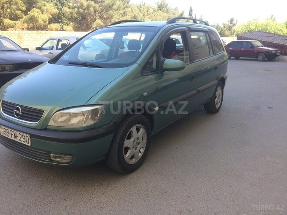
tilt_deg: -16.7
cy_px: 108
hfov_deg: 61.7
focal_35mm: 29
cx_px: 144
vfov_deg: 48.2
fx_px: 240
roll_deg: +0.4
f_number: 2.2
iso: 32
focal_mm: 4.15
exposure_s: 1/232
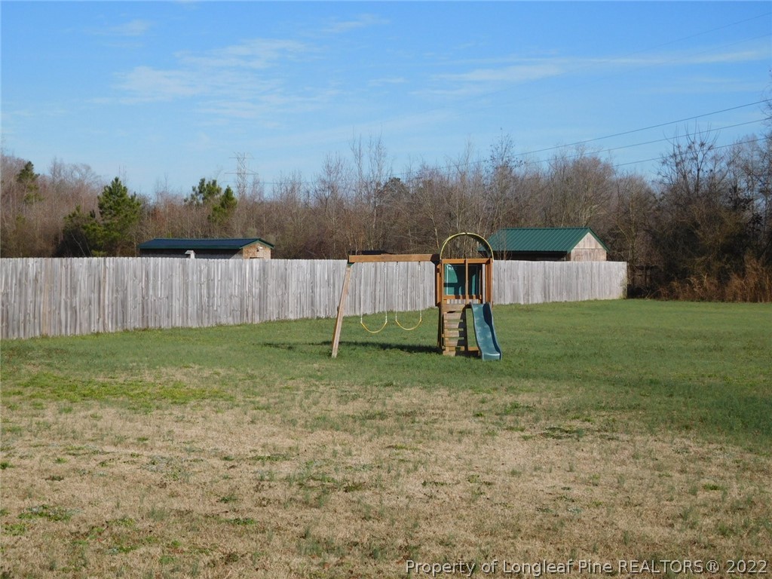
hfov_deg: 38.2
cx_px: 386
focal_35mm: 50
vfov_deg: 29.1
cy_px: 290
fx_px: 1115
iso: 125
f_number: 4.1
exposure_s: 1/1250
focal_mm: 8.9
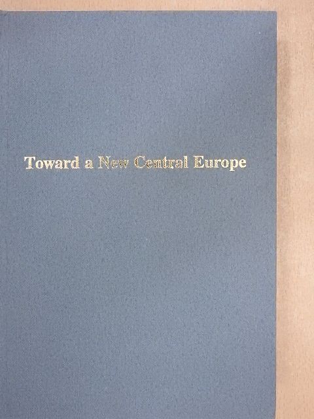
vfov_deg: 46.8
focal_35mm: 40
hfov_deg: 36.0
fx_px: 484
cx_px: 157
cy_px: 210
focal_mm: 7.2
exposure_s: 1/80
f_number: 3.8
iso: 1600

——————————

▶ **Problem statement**
Word for word, restate all of the entries above and leave each picture out.

▶ **Response for this exercise**
tilt_deg: -16.7
cy_px: 108
hfov_deg: 61.7
focal_35mm: 29
cx_px: 144
vfov_deg: 48.2
fx_px: 240
roll_deg: +0.4
f_number: 2.2
iso: 32
focal_mm: 4.15
exposure_s: 1/232
hfov_deg: 38.2
cx_px: 386
focal_35mm: 50
vfov_deg: 29.1
cy_px: 290
fx_px: 1115
iso: 125
f_number: 4.1
exposure_s: 1/1250
focal_mm: 8.9
vfov_deg: 46.8
focal_35mm: 40
hfov_deg: 36.0
fx_px: 484
cx_px: 157
cy_px: 210
focal_mm: 7.2
exposure_s: 1/80
f_number: 3.8
iso: 1600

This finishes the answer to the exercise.